##### Provided information

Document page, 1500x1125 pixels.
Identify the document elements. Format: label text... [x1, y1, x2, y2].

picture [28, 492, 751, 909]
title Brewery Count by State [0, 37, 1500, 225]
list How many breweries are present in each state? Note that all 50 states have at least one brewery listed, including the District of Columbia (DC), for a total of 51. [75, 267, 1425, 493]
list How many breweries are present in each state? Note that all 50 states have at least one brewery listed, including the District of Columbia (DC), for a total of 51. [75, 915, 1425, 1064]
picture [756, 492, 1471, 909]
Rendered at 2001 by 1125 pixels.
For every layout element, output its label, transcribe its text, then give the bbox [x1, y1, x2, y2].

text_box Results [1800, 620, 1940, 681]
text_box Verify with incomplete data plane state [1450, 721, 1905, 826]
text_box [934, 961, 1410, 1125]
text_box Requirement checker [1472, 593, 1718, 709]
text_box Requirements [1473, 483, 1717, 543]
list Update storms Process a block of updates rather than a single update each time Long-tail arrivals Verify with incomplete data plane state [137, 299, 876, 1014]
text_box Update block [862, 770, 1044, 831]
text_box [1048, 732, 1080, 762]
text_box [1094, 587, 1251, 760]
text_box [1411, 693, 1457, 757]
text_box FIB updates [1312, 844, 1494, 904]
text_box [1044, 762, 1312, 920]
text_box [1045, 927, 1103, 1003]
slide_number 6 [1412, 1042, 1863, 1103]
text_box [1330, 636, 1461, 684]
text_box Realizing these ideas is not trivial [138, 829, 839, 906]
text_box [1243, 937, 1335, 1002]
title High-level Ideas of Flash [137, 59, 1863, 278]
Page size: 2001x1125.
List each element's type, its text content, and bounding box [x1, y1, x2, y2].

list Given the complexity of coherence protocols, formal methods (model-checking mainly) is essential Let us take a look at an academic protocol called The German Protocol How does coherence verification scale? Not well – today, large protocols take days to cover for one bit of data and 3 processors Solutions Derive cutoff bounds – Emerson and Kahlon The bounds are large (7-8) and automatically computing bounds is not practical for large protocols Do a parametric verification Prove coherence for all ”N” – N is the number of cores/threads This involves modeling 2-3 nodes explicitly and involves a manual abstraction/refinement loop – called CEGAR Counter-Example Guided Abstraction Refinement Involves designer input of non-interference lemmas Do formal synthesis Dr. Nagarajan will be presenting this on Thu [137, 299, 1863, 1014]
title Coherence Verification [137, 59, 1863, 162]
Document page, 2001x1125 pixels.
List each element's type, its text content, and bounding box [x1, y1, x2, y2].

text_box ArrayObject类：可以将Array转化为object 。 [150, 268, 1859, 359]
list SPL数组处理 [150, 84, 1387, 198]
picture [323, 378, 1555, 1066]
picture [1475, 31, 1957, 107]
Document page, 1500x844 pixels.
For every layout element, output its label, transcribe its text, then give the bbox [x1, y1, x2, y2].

##########

Once more, write all of the records exactly as given.

Output of the exercise
Document page, 1500x1125 pixels.
Identify the document elements. Format: label text... [x1, y1, x2, y2].

picture [28, 492, 751, 909]
title Brewery Count by State [0, 37, 1500, 225]
list How many breweries are present in each state? Note that all 50 states have at least one brewery listed, including the District of Columbia (DC), for a total of 51. [75, 267, 1425, 493]
list How many breweries are present in each state? Note that all 50 states have at least one brewery listed, including the District of Columbia (DC), for a total of 51. [75, 915, 1425, 1064]
picture [756, 492, 1471, 909]
Rendered at 2001 by 1125 pixels.
For every layout element, output its label, transcribe its text, then give the bbox [x1, y1, x2, y2].

text_box Results [1800, 620, 1940, 681]
text_box Verify with incomplete data plane state [1450, 721, 1905, 826]
text_box [934, 961, 1410, 1125]
text_box Requirement checker [1472, 593, 1718, 709]
text_box Requirements [1473, 483, 1717, 543]
list Update storms Process a block of updates rather than a single update each time Long-tail arrivals Verify with incomplete data plane state [137, 299, 876, 1014]
text_box Update block [862, 770, 1044, 831]
text_box [1048, 732, 1080, 762]
text_box [1094, 587, 1251, 760]
text_box [1411, 693, 1457, 757]
text_box FIB updates [1312, 844, 1494, 904]
text_box [1044, 762, 1312, 920]
text_box [1045, 927, 1103, 1003]
slide_number 6 [1412, 1042, 1863, 1103]
text_box [1330, 636, 1461, 684]
text_box Realizing these ideas is not trivial [138, 829, 839, 906]
text_box [1243, 937, 1335, 1002]
title High-level Ideas of Flash [137, 59, 1863, 278]
Page size: 2001x1125.
List each element's type, its text content, and bounding box [x1, y1, x2, y2].

list Given the complexity of coherence protocols, formal methods (model-checking mainly) is essential Let us take a look at an academic protocol called The German Protocol How does coherence verification scale? Not well – today, large protocols take days to cover for one bit of data and 3 processors Solutions Derive cutoff bounds – Emerson and Kahlon The bounds are large (7-8) and automatically computing bounds is not practical for large protocols Do a parametric verification Prove coherence for all ”N” – N is the number of cores/threads This involves modeling 2-3 nodes explicitly and involves a manual abstraction/refinement loop – called CEGAR Counter-Example Guided Abstraction Refinement Involves designer input of non-interference lemmas Do formal synthesis Dr. Nagarajan will be presenting this on Thu [137, 299, 1863, 1014]
title Coherence Verification [137, 59, 1863, 162]
Document page, 2001x1125 pixels.
List each element's type, its text content, and bounding box [x1, y1, x2, y2].

text_box ArrayObject类：可以将Array转化为object 。 [150, 268, 1859, 359]
list SPL数组处理 [150, 84, 1387, 198]
picture [323, 378, 1555, 1066]
picture [1475, 31, 1957, 107]
Document page, 1500x844 pixels.
For every layout element, output its label, transcribe its text, then give the bbox [x1, y1, x2, y2].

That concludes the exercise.